Alex Fielding understands the phrase “money isn’t everything” better than most. After all, he’s lived it.
The Augustana alumnus, now a lawyer, once turned his back on the corporate world for an unpaid internship at the International Criminal Tribunal for the former Yugoslavia in The Hague.
“I did a year of corporate law, but decided it just wasn't what I wanted to do.”
The internship eventually led to a job at the International Criminal Court that did pay, “which was nice,” as Alex dryly observes. More importantly, however, it provided him with the chance to have a positive impact on the world around him.
His first such opportunity actually came while at Augustana, as a participant in the university’s Rural Development Exchange in Mexico. Inspired by his experience there, he applied for and won an internship funded by the Canadian government, and went to work for the UN in Geneva for six months.
“The internship in Geneva was what allowed me to get some experience, and get a foot in the door with some NGOs and international organizations.”
Right now, Alex is working in the Democratic Republic of the Congo (DRC) as a Detention Delegate with the International Committee of the Red Cross (ICRC).
“Among other things, we work for prisoners of war and other individuals that are incarcerated for security reasons.
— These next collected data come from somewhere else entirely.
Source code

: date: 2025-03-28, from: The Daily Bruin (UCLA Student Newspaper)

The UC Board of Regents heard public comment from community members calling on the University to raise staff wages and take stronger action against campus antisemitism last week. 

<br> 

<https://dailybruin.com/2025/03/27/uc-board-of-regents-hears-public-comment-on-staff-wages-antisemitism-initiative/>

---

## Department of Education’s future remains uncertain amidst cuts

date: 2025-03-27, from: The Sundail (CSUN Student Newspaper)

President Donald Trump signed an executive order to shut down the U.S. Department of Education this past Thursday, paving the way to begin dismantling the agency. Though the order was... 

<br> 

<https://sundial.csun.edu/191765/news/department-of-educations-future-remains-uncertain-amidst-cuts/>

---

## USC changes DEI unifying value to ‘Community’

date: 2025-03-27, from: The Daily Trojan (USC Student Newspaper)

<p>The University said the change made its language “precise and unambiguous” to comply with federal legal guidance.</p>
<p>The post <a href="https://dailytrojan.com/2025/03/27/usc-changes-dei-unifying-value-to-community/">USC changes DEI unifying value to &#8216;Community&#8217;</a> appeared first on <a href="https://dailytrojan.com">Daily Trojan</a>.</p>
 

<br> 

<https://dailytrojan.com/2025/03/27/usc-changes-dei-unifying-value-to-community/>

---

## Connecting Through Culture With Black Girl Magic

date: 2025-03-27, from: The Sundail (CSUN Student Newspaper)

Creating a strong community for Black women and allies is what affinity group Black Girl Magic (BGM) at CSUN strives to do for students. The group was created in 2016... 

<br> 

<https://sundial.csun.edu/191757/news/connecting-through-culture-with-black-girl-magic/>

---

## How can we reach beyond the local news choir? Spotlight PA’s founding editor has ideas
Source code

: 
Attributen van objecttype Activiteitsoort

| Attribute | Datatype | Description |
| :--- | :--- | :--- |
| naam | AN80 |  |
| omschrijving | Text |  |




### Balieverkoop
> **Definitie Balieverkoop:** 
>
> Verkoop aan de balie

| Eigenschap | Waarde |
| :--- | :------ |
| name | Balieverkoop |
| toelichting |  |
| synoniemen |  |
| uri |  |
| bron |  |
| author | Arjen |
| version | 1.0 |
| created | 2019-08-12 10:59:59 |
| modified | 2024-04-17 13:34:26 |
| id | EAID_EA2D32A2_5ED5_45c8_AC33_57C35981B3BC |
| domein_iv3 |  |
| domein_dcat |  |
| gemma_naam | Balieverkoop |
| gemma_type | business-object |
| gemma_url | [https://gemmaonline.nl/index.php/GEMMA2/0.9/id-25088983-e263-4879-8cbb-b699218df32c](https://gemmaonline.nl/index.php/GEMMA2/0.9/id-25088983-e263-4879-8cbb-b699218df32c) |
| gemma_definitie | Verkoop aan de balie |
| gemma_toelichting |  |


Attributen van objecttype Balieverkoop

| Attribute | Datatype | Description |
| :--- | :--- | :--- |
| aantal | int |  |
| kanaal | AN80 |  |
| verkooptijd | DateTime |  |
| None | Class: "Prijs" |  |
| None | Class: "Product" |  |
They're particularly vulnerable, at risk of neglect, and even violence and death. We monitor their condition, and work with the government to try and ensure that their rights under international humanitarian law are protected.”
One major characteristic of Alex’s work is that everything’s confidential. Unlike most NGOs and international organizations, the ICRC works with governments and the military to help them improve their own capacities. The commitment to confidentiality provides the ICRC much greater access than other organizations enjoy.
“This kind of persuasion and mobilisation work can be very difficult, even dispiriting, but I believe in it. You have to be patient. The ICRC's role has a unique value. We're able to build very close relationships with the most senior levels of the military and government, and over time, we can improve conditions, not only for current prisoners, but for future detainees as well.